[Opening Given information section]

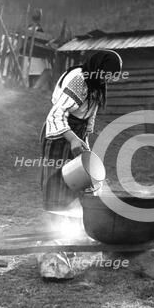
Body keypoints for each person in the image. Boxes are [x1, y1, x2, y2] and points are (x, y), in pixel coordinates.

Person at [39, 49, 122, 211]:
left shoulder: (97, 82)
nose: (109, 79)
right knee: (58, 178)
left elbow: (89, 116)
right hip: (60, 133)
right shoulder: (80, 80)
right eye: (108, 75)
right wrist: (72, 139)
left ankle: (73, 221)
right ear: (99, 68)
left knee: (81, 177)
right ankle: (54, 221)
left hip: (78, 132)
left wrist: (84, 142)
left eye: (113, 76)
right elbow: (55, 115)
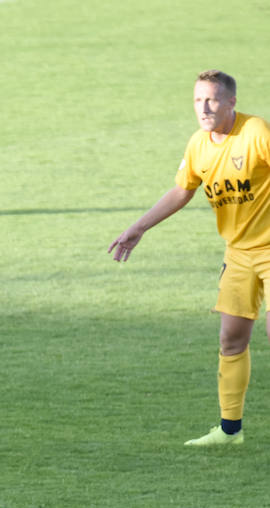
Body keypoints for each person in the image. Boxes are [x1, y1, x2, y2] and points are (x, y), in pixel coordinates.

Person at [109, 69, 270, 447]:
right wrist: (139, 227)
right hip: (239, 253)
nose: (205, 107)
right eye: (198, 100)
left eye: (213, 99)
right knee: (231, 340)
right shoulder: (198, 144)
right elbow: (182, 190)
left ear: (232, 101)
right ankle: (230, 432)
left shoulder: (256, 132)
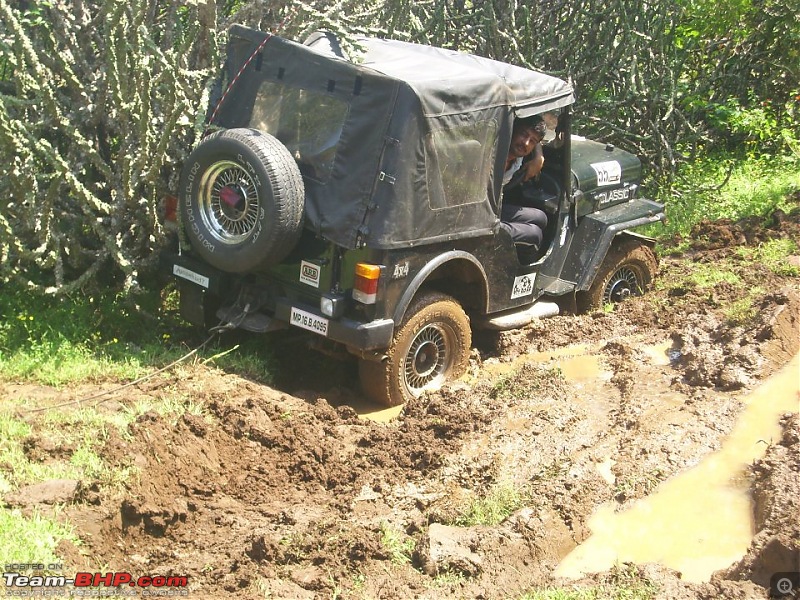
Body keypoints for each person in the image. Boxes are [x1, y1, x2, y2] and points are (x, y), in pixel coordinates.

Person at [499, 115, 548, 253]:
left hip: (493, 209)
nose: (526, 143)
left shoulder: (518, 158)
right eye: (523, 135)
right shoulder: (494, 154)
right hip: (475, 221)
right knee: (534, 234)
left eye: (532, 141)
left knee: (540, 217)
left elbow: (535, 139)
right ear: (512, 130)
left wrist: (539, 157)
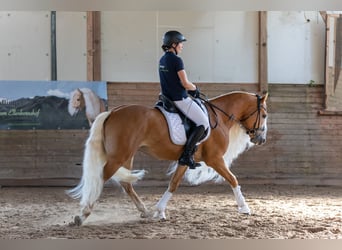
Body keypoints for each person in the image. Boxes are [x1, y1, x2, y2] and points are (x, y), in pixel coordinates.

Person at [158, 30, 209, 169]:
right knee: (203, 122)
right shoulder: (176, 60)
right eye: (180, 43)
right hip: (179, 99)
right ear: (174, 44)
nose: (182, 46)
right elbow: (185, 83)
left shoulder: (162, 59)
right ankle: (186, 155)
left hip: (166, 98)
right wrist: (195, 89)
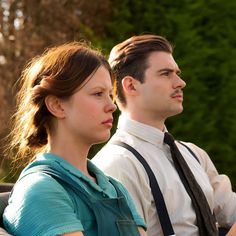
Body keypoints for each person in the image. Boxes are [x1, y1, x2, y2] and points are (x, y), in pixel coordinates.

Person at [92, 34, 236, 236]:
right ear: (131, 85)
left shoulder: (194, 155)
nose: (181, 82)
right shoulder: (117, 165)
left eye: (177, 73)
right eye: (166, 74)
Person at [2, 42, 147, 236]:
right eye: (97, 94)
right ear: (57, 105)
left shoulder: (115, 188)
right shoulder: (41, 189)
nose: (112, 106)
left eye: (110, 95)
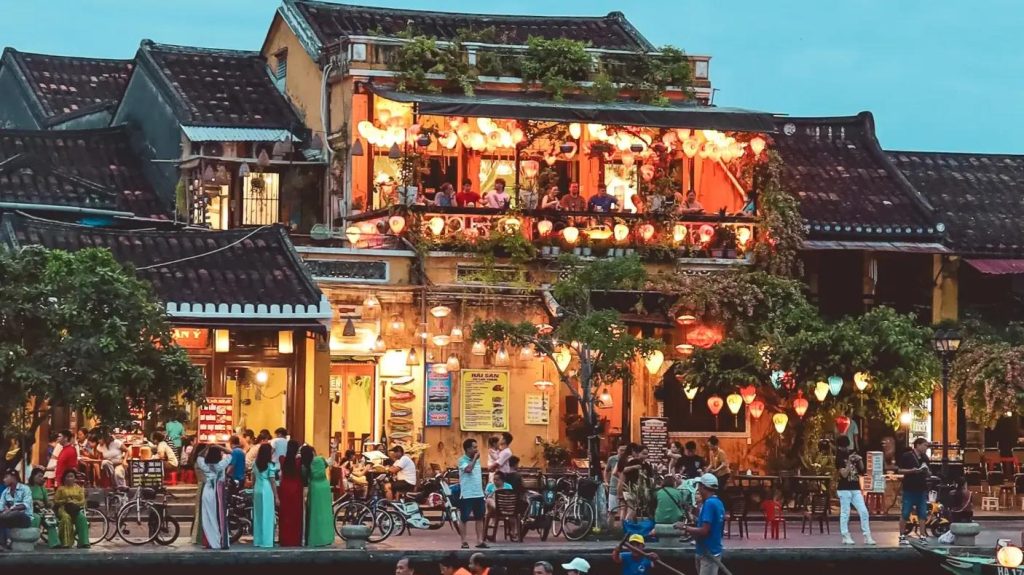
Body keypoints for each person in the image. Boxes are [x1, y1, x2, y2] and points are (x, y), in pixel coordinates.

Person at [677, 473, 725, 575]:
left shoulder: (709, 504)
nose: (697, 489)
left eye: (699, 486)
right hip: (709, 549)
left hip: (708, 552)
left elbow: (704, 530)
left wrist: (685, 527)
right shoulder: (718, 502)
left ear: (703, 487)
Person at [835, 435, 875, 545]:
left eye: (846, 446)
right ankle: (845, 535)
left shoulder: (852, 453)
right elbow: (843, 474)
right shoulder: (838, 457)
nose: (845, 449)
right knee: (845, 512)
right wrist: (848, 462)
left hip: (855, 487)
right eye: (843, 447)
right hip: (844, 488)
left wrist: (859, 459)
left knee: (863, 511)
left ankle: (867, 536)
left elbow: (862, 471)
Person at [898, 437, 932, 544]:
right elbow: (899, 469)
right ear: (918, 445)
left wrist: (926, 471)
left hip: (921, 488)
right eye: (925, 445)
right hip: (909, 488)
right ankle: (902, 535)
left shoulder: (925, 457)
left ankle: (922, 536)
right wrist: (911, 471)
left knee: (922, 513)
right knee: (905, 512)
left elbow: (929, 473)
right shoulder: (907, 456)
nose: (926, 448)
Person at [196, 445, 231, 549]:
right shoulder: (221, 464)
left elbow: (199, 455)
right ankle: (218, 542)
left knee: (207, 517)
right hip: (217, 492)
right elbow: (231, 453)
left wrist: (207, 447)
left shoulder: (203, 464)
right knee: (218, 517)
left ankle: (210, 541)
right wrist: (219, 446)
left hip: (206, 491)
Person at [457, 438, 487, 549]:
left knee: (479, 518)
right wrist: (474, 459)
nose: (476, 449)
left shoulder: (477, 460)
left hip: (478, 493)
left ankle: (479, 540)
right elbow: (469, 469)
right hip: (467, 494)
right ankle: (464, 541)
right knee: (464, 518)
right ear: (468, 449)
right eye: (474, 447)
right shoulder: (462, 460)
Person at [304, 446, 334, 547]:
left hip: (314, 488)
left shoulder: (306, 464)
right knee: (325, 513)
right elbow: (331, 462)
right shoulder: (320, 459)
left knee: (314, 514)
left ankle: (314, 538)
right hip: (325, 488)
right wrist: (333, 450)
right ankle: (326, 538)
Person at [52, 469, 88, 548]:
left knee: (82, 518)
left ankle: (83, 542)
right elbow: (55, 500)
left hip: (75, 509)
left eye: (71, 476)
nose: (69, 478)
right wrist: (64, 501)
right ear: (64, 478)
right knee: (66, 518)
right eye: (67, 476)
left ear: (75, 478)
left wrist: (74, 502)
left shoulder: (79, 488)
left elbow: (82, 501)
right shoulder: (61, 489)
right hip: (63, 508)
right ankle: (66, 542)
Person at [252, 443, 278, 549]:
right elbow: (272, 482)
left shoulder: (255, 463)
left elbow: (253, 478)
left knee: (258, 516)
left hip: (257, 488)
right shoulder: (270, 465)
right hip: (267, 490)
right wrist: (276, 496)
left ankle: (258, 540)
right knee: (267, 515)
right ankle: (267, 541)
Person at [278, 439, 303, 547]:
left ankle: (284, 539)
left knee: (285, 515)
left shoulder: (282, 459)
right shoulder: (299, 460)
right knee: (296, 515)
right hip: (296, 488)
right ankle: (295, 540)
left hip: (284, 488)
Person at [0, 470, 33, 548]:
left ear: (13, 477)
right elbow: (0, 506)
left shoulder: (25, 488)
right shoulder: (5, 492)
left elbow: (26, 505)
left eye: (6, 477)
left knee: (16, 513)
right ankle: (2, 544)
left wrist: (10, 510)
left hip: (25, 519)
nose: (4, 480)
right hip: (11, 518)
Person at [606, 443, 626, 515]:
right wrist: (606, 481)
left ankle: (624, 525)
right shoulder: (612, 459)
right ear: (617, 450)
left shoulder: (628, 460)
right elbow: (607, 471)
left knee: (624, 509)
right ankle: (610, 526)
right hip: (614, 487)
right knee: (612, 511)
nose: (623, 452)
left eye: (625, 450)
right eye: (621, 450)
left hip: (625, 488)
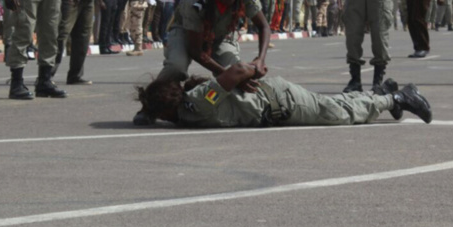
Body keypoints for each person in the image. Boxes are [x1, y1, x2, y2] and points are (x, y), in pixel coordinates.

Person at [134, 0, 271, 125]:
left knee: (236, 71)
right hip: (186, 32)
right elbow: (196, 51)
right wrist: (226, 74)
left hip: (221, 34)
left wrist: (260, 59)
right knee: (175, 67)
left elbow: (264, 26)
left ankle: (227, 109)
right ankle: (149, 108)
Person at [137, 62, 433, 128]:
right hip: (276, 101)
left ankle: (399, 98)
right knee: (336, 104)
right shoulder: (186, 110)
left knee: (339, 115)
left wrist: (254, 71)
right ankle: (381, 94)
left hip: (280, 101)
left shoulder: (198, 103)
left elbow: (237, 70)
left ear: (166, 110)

[Closing Given information section]

**Task item**
Only one stretch of the records above is wanted: the lines between the one holding "left shoulder: (25, 488)" and the one holding "nose: (623, 452)", inclusive, reproduced exactly.

**Response to the exercise**
left shoulder: (25, 488)
right shoulder: (5, 492)
left elbow: (26, 505)
left eye: (6, 477)
left knee: (16, 513)
right ankle: (2, 544)
left wrist: (10, 510)
left hip: (25, 519)
nose: (4, 480)
right hip: (11, 518)
Person at [606, 443, 626, 515]:
right wrist: (606, 481)
left ankle: (624, 525)
right shoulder: (612, 459)
right ear: (617, 450)
left shoulder: (628, 460)
right elbow: (607, 471)
left knee: (624, 509)
right ankle: (610, 526)
right hip: (614, 487)
right knee: (612, 511)
nose: (623, 452)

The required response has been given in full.